Through this command, we configure the log4j properties, provide the server with configuration options and cluster definitions and redirect output to a log. Note down the process ID returned (serverProcessID) because it will be needed for shutdown.
The log will be available at logs/server.log. Alternately, you can change the log4j properties to write the log messages to a file instead of standard output.

Step 3: Deploy a frontend.
$ nohup java -Dlog4j2.configurationFile=file:../config/log4j2.xml -cp "*" com.github.ambry.frontend.AmbryFrontendMain --serverPropsFilePath ../config/frontend.properties --hardwareLayoutFilePath ../config/HardwareLayout.json --partitionLayoutFilePath ../config/PartitionLayout.json > logs/frontend.log &

Note down the process ID returned (frontendProcessID) because it will be needed for shutdown. Make sure that the frontend is ready to receive requests.
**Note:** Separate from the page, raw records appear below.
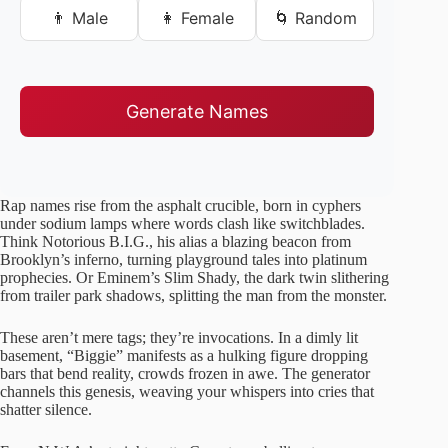
👨 Male
👩 Female
🌀 Random
Generate Names
Rap names rise from the asphalt crucible, born in cyphers
under sodium lamps where words clash like switchblades.
Think Notorious B.I.G., his alias a blazing beacon from
Brooklyn’s inferno, turning playground tales into platinum
prophecies. Or Eminem’s Slim Shady, the dark twin slithering
from trailer park shadows, splitting the man from the monster.
These aren’t mere tags; they’re invocations. In a dimly lit
basement, “Biggie” manifests as a hulking figure dropping
bars that bend reality, crowds frozen in awe. The generator
channels this genesis, weaving your whispers into cries that
shatter silence.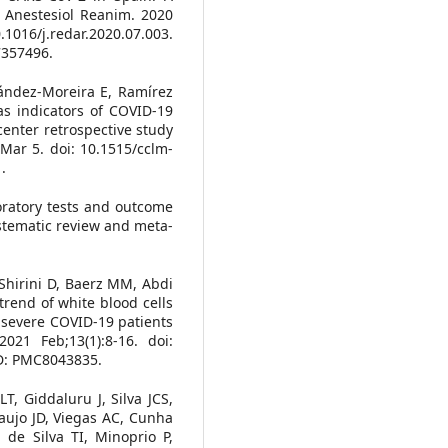
p Anestesiol Reanim. 2020
1016/j.redar.2020.07.003.
7357496.
ández-Moreira E, Ramírez
s indicators of COVID-19
-center retrospective study
ar 5. doi: 10.1515/cclm-
.
boratory tests and outcome
ystematic review and meta-
 Shirini D, Baerz MM, Abdi
 trend of white blood cells
severe COVID-19 patients
021 Feb;13(1):8-16. doi:
ID: PMC8043835.
T, Giddaluru J, Silva JCS,
aujo JD, Viegas AC, Cunha
 de Silva TI, Minoprio P,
$ curl http://localhost:1174/healthCheck
GOOD

The log will be available at logs/frontend.log. Alternately, you can change the log4j properties to write the log messages to a file instead of standard output.

Step 4: Interact with Ambry !

We are now ready to store and retrieve data from Ambry. Let us start by storing a simple image. For demonstration purposes, we will use an image demo.gif that has been copied into the target folder.

POST
$ curl -i -H "x-ambry-service-id:CUrlUpload"  -H "x-ambry-owner-id:`whoami`" -H "x-ambry-content-type:image/gif" -H "x-ambry-um-description:Demonstration Image" http://localhost:1174/ --data-binary @demo.gif
HTTP/1.1 201 Created
Location: AmbryID
Content-Length: 0

The CUrl command creates a POST request that contains the binary data in demo.gif. Along with the file data, we provide headers that act as blob properties. These include the size of the blob, the service ID, the owner ID and the content type.
In addition to these properties, Ambry also has a provision for arbitrary user defined metadata. We provide x-ambry-um-description as user metadata. Ambry does not interpret this data and it is purely for user annotation. The Location header in the response is the blob ID of the blob we just uploaded.

GET - Blob Info

Now that we stored a blob, let us verify some properties of the blob we uploaded.

$ curl -i http://localhost:1174/AmbryID/BlobInfo
HTTP/1.1 200 OK
x-ambry-blob-size: {Blob size}
x-ambry-service-id: CUrlUpload
x-ambry-creation-time: {Creation time}
x-ambry-private: false
x-ambry-content-type: image/gif
x-ambry-owner-id: {username}
x-ambry-um-desc: Demonstration Image
Content-Length: 0
GET - Blob

Now that we have verified that Ambry returns properties correctly, let us obtain the actual blob.

$ curl http://localhost:1174/AmbryID > demo-downloaded.gif
$ diff demo.gif demo-downloaded.gif 
$

This confirms that the data that was sent in the POST request matches what we received in the GET. If you would like to see the image, simply point your browser to http://localhost:1174/AmbryID and you should see the image that was uploaded !

DELETE

Ambry is an immutable store and blobs cannot be updated but they can be deleted in order to make them irretrievable. Let us go ahead and delete the blob we just created.

$ curl -i -X DELETE http://localhost:1174/AmbryID
HTTP/1.1 202 Accepted
Content-Length: 0

You will no longer be able to retrieve the blob properties or data.

$ curl -i http://localhost:1174/AmbryID/BlobInfo
HTTP/1.1 410 Gone
Content-Type: text/plain; charset=UTF-8
Content-Length: 17
Connection: close

Failure: 410 Gone
Step 5: Stop the frontend and server.
$ kill -15 frontendProcessID
$ kill -15 serverProcessID

You can confirm that the services have been shut down by looking at the logs.

Additional information:

In addition to the simple APIs demonstrated above, Ambry provides support for GET of only user metadata and HEAD. In addition to the POST of binary data that was demonstrated, Ambry also supports POST of multipart/form-data via CUrl or web forms. Other features of interest include:

  • Time To Live (TTL): During POST, a TTL in seconds can be provided through the addition of a header named x-ambry-ttl. This means that Ambry will stop serving the blob after the TTL has expired. On GET, expired blobs behave the same way as deleted blobs.
  • Private: During POST, providing a header named x-ambry-private with the value true will mark the blob as private. API behavior can be configured based on whether a blob is public or private.